Monday, August 30, 2010

Polkinghorne on emergence in science and theology

At the end of the month I am speaking at a conference Quantum Theory and the Nature of Reality in honour of the 80th birthday of Sir John Polkinghorne, who has done so much to promote a meaningful and scholarly dialogue between science and theology.

As well as giving the talk I have been asked to prepare a white paper (due this friday), Is emergence the nature of physical reality? Consequently, I am wrestling with a chapter The Nature of Physical Reality, from Polkinhorne's 1991 book, Reason and Reality: The Relationship between Science and Theology, which was reprinted in the journal Zygon. Here are a few extracts I am trying to digest.

Abstract. This account of the dynamical theory of chaos leads to a metaphysical picture of a world with an open future, in which the laws of physics are emergent-downward approximations to a more subtle and supple reality and in which there is downward causation through information input as well as upward causation through energy input. Such a metaphysical picture can accommodate both human and divine agency.
Subatomic particles are not only not “more real” than a bacterial cell, they also have no greater privileged share in determining the nature of reality.
.... If apparently open behavior is associated with underlying apparently deterministic equations, which is to be taken to have the greater ontological seriousness—the behavior or the equations? Which is the approximation and which is the reality?
....epistemology and ontology are intimately connected. One can see how natural this view is for a scientist by considering the early history of quantum theory. Heisenberg’s famous discussion of thought experiments, such as the gamma-ray microscope, dealt with what can be measured. It was an epistemological analysis. Yet for the majority of physicists it led to ontological conclusions. They interpret the uncertainty principle as not being merely a principle of ignorance (as Bohm, for example, would interpret it) but as a principle of genuine indeterminacy. In an analogous way, it seems to me to be a coherent possibility to interpret the undoubted unpredictability of so much of physical process as indicating that process to be ontologically open.....
d’Espagnat [who discussed the philosophical implications of quantum theory] does not go all the way with Kant. He insists that independent reality is veiled rather than inaccessible; it is elusive rather than absolutely unknowable.
I am driven to greater metaphysical boldness .... I believe that his cautious invocation of veiledness is, at the least, not inconsistent with the kind of openness about the nature of reality that I am trying to explore.
.... such a world of intertwined order and novelty is just that which might be expected as the creation of a God both faithful and loving, who will endow God’s world with the twin gifts of reliability and freedom....
The correct lower-level description can only provide an envelope of possibility within which top-down causation will find its scope for realization. 
..... God’s interaction with God’s own world can be expected to respect its freedom (including our own). God’s acts will be veiled within the unpredictability of complex process. They may be discernible by faith, but they will not be demonstrable by experiment.

1 comment:

  1. I love it. The downward input of information and the upward input of energy!
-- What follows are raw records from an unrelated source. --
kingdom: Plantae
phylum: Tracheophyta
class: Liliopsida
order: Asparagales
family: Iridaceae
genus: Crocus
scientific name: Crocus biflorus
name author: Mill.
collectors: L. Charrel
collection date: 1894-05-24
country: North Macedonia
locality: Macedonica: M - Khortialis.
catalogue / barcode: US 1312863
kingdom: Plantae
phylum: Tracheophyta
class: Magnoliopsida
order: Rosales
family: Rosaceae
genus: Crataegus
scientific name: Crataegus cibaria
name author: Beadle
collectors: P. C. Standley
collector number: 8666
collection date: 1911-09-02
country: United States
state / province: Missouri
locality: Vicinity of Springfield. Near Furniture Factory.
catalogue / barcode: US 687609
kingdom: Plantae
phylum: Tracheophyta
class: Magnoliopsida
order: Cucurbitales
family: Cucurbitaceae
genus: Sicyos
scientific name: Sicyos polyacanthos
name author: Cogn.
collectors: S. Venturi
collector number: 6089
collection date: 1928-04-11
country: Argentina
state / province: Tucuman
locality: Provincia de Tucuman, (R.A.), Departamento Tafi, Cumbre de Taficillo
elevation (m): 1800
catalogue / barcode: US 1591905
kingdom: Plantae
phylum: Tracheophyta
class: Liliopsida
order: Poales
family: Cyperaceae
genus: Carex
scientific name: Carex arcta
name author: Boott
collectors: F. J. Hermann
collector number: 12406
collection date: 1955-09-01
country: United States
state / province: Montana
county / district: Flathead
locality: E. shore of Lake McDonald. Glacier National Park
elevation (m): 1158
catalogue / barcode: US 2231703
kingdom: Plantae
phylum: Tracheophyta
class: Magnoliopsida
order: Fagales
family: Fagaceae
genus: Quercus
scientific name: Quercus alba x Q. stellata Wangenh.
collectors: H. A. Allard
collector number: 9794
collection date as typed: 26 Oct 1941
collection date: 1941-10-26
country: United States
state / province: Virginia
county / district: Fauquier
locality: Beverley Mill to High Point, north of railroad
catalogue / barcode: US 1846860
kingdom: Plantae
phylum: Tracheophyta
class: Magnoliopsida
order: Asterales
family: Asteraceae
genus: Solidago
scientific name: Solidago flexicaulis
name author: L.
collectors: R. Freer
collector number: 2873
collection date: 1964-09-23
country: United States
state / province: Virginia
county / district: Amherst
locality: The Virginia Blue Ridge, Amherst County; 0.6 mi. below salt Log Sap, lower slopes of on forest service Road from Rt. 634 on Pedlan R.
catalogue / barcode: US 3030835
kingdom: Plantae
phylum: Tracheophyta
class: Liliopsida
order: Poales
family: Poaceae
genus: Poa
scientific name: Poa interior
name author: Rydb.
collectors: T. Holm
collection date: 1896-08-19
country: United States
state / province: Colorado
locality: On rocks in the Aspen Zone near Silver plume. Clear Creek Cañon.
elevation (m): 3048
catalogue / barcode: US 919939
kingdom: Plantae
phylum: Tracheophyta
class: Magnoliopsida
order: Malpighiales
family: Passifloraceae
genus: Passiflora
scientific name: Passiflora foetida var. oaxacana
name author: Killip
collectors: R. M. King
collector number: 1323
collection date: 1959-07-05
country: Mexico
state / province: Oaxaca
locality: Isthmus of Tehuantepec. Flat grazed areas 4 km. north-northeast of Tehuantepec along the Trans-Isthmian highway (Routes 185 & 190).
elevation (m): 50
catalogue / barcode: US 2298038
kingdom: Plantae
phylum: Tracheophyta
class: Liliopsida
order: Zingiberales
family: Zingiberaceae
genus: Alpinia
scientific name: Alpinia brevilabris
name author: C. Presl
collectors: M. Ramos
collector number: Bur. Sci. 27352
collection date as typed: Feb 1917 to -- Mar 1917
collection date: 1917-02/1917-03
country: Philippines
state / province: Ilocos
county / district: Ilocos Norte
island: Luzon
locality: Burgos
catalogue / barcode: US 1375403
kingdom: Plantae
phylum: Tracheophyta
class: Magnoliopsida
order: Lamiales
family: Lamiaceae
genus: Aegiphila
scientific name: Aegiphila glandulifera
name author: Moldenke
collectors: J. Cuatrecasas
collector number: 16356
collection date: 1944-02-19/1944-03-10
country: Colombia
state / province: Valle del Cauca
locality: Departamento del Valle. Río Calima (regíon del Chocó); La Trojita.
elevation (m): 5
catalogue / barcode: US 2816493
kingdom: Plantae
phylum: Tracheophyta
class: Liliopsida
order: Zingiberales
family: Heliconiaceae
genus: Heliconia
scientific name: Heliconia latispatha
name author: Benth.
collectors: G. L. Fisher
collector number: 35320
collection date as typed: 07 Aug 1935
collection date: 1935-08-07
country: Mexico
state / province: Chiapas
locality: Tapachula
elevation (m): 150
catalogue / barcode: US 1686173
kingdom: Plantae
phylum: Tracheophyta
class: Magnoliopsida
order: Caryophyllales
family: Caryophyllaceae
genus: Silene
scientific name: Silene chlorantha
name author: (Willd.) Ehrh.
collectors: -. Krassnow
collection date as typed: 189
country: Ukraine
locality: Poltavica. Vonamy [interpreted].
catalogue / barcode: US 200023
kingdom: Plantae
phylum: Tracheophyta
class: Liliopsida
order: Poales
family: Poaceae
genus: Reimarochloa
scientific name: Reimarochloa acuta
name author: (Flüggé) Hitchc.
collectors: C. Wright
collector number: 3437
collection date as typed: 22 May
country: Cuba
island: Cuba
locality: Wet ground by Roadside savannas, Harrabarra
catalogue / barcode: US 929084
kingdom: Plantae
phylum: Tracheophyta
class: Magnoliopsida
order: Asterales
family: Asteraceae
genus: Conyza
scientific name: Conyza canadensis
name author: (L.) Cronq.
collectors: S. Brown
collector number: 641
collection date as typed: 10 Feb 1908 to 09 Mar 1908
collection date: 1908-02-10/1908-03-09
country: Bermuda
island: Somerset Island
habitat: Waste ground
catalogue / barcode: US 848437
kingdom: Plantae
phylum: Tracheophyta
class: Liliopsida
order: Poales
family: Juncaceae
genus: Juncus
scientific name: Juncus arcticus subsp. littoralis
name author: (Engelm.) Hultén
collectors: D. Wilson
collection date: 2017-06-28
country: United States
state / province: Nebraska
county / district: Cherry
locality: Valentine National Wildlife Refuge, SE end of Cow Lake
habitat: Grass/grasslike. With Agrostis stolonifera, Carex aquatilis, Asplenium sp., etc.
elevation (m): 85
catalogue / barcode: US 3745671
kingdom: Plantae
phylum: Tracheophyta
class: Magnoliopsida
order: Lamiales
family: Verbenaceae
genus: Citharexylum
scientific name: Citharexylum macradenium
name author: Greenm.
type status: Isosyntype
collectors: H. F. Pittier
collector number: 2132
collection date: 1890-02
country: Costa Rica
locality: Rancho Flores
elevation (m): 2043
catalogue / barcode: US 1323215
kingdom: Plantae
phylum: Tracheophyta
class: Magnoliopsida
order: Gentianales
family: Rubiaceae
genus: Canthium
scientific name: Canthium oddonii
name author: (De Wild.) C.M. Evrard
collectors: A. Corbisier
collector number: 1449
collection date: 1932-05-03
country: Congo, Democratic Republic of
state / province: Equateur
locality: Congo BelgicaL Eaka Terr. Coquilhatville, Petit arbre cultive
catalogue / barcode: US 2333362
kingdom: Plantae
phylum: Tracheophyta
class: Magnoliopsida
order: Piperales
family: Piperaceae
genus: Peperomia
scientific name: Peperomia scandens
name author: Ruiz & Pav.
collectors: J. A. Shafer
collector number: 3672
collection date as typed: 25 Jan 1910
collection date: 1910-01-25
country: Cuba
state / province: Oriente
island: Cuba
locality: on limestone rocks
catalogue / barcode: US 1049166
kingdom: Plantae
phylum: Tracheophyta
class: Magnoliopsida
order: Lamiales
And:

    The correct lower-level description can only provide an envelope of possibility within which top-down causation will find its scope for realization.

    Beautifully put.

    That being said it makes me really uncomfortable. On the one hand the ontology of God seems to follow this pattern. If God is pre-existent in any meaningful sense I think this pattern is correct. And it's then no great leap to think of something like the breath of life as incorporating this idea.

    But then I can't shake the (deterministic) microscopic from my thinking (literally).

    In terms of chaos, for example, the analogy seems, to me, to be that constituent parts have potential. They can form this or that. And it's a system that is sensitive to inital conditions. So you're on the very apex of this potential peak. The top-down information, then gives the consituent parts a nudge in the direction they should go, and so determine the outcome. I mean, this is how chaos works right? And in some sense then, the emergent 'thing' is determined by the energy of the constituents, and the direction of the information.

    Sure, DNA works like this, millions of things work like this. But as an epistemology for humanity, it's getting very bold... As the writer says I suppose.

    Also at the end of the day I'm fearful of someone pointing and accusing me of "fill in the gaps" theology.

    Anyway, just thinking out loud. Thanks for the quotes Ross. Ridiculously interesting.